La procédure devant la Cour d’appel est écrite. Quand l’instruction de la cause est terminée, la Cour d’appel rend un jugement. Elle peut confirmer le jugement rendu en première instance (arrêt confirmatif) mais elle peut aussi rendre une décision inverse à celle rendue par les premiers juges (arrêt infirmatif). Elle peut aussi rendre un arrêt partiellement infirmatif ou affirmatif. L’arrêt de la Cour d’appel met fin au procès. On ne peut obtenir un nouvel examen en fait et en droit.

3.Le pourvoi en cassation

Ce n’est pas un troisième degré de juridiction. Le pourvoi en cassation n’est ouvert qu’à l’encontre des jugements rendus en premier et dernier ressort. La Cour de cassation reçoit les décisions de première instance rendue en premier et dernier ressort ou les décisions rendues par les Cours d’appel (nécessairement rendues en dernier ressort). Ce n’est pas une voie de réformation, la Cour de cassation examine la légalité de la décision qui lui est déférée. Qu’est-ce que cette légalité ? La Cour de cassation vérifie que la décision est rendue conformément au respect des règles de droit. Les juges du fond (juges de première et deuxième instance) jugent le litige, les faits et le droit, la Cour de cassation juge la décision, le droit.

La Cour de cassation est juge de droit et non juge de fait : c’est un contrôle de légalité. On ne discute plus les faits du litige, l’histoire racontée devant les juges. La Cour de cassation va déterminer si les juges ont fait une exacte application de la règle de Droit. Elle se borne à apprécier la légalité d’une décision. Comment savoir si une question relève du fond et non du droit ? Il n’y a pas de critère, c’est la Cour de Cassation qui décide. Quand la Cour décide qu’une question est une question de Droit, c’est qu’elle souhaite uniformiser l’interprétation d’une règle.

==================================================

→ Consignes
**1.** Reproduisez à l'identique le passage de l'extrait qui commence par « La Cour de cassation est » et se poursuit jusqu'à « l’interprétation d’une règle. ».
**2.** D'après l'extrait, que vérifie la Cour de cassation lorsqu'elle examine la légalité d'une décision ?

→ Matériel
==================================================

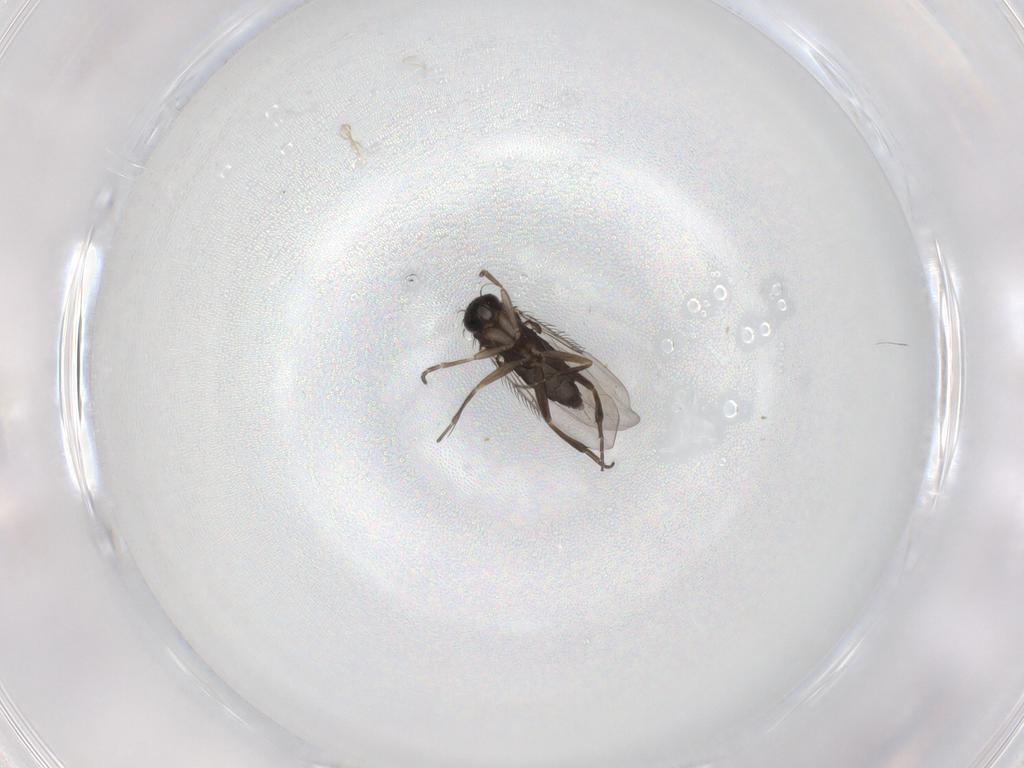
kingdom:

==================================================

→ Réponses
**1.**
La Cour de cassation est juge de droit et non juge de fait : c’est un contrôle de légalité. On ne discute plus les faits du litige, l’histoire racontée devant les juges. La Cour de cassation va déterminer si les juges ont fait une exacte application de la règle de Droit. Elle se borne à apprécier la légalité d’une décision. Comment savoir si une question relève du fond et non du droit ? Il n’y a pas de critère, c’est la Cour de Cassation qui décide. Quand la Cour décide qu’une question est une question de Droit, c’est qu’elle souhaite uniformiser l’interprétation d’une règle.

**2.** Elle vérifie que la décision est rendue conformément au respect des règles de droit.